Enregistrements d'un jeu de données
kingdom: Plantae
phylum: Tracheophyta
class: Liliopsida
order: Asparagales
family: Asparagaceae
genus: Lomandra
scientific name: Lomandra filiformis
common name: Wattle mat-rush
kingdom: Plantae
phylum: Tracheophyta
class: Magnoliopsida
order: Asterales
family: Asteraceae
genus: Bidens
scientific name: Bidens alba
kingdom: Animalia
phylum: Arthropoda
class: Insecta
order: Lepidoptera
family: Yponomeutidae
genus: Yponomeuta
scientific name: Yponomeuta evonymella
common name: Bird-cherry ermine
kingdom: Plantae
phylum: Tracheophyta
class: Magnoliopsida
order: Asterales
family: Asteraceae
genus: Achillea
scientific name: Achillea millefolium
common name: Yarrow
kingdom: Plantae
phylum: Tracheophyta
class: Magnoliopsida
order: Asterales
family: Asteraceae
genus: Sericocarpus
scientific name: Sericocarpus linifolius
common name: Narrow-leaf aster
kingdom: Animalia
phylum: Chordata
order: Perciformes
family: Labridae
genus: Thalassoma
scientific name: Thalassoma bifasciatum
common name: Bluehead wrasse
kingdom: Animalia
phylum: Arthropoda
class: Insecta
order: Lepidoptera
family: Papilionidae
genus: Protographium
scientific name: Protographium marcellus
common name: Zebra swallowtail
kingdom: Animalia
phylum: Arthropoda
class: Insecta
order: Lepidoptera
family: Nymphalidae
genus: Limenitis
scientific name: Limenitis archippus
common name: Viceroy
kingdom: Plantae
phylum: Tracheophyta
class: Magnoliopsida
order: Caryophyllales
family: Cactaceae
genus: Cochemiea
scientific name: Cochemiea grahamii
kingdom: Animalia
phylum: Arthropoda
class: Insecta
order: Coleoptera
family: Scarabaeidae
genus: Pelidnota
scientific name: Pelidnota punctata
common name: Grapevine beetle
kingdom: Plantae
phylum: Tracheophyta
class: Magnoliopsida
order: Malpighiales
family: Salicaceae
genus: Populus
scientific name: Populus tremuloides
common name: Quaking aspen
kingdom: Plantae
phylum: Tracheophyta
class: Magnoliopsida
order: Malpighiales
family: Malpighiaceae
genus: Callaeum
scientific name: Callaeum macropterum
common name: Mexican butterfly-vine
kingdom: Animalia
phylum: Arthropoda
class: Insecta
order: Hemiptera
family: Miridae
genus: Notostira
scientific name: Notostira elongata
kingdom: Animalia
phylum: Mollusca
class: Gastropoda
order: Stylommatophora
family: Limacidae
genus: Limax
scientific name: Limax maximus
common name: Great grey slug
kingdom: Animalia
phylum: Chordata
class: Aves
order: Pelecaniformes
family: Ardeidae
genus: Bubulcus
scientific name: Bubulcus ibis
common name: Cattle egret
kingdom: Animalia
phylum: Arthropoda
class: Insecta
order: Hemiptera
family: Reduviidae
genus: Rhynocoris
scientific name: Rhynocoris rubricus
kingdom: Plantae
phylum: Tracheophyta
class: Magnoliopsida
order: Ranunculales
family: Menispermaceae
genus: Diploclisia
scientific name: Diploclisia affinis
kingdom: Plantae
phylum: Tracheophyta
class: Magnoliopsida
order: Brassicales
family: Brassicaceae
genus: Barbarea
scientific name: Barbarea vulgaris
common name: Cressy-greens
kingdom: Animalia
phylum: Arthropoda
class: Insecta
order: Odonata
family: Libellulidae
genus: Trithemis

CONSIGNE: Dans les enregistrements ci-dessus, reproduisez sous forme de liste numérotée toutes les lignes, de celle qui contient « scientific name: Sericocarpus linifolius » jusqu'à celle qui contient « order: Ranunculales », ces deux lignes comprises. Omettez les lignes vides.

RÉPONSE:
1. scientific name: Sericocarpus linifolius
2. common name: Narrow-leaf aster
3. kingdom: Animalia
4. phylum: Chordata
5. order: Perciformes
6. family: Labridae
7. genus: Thalassoma
8. scientific name: Thalassoma bifasciatum
9. common name: Bluehead wrasse
10. kingdom: Animalia
11. phylum: Arthropoda
12. class: Insecta
13. order: Lepidoptera
14. family: Papilionidae
15. genus: Protographium
16. scientific name: Protographium marcellus
17. common name: Zebra swallowtail
18. kingdom: Animalia
19. phylum: Arthropoda
20. class: Insecta
21. order: Lepidoptera
22. family: Nymphalidae
23. genus: Limenitis
24. scientific name: Limenitis archippus
25. common name: Viceroy
26. kingdom: Plantae
27. phylum: Tracheophyta
28. class: Magnoliopsida
29. order: Caryophyllales
30. family: Cactaceae
31. genus: Cochemiea
32. scientific name: Cochemiea grahamii
33. kingdom: Animalia
34. phylum: Arthropoda
35. class: Insecta
36. order: Coleoptera
37. family: Scarabaeidae
38. genus: Pelidnota
39. scientific name: Pelidnota punctata
40. common name: Grapevine beetle
41. kingdom: Plantae
42. phylum: Tracheophyta
43. class: Magnoliopsida
44. order: Malpighiales
45. family: Salicaceae
46. genus: Populus
47. scientific name: Populus tremuloides
48. common name: Quaking aspen
49. kingdom: Plantae
50. phylum: Tracheophyta
51. class: Magnoliopsida
52. order: Malpighiales
53. family: Malpighiaceae
54. genus: Callaeum
55. scientific name: Callaeum macropterum
56. common name: Mexican butterfly-vine
57. kingdom: Animalia
58. phylum: Arthropoda
59. class: Insecta
60. order: Hemiptera
61. family: Miridae
62. genus: Notostira
63. scientific name: Notostira elongata
64. kingdom: Animalia
65. phylum: Mollusca
66. class: Gastropoda
67. order: Stylommatophora
68. family: Limacidae
69. genus: Limax
70. scientific name: Limax maximus
71. common name: Great grey slug
72. kingdom: Animalia
73. phylum: Chordata
74. class: Aves
75. order: Pelecaniformes
76. family: Ardeidae
77. genus: Bubulcus
78. scientific name: Bubulcus ibis
79. common name: Cattle egret
80. kingdom: Animalia
81. phylum: Arthropoda
82. class: Insecta
83. order: Hemiptera
84. family: Reduviidae
85. genus: Rhynocoris
86. scientific name: Rhynocoris rubricus
87. kingdom: Plantae
88. phylum: Tracheophyta
89. class: Magnoliopsida
90. order: Ranunculales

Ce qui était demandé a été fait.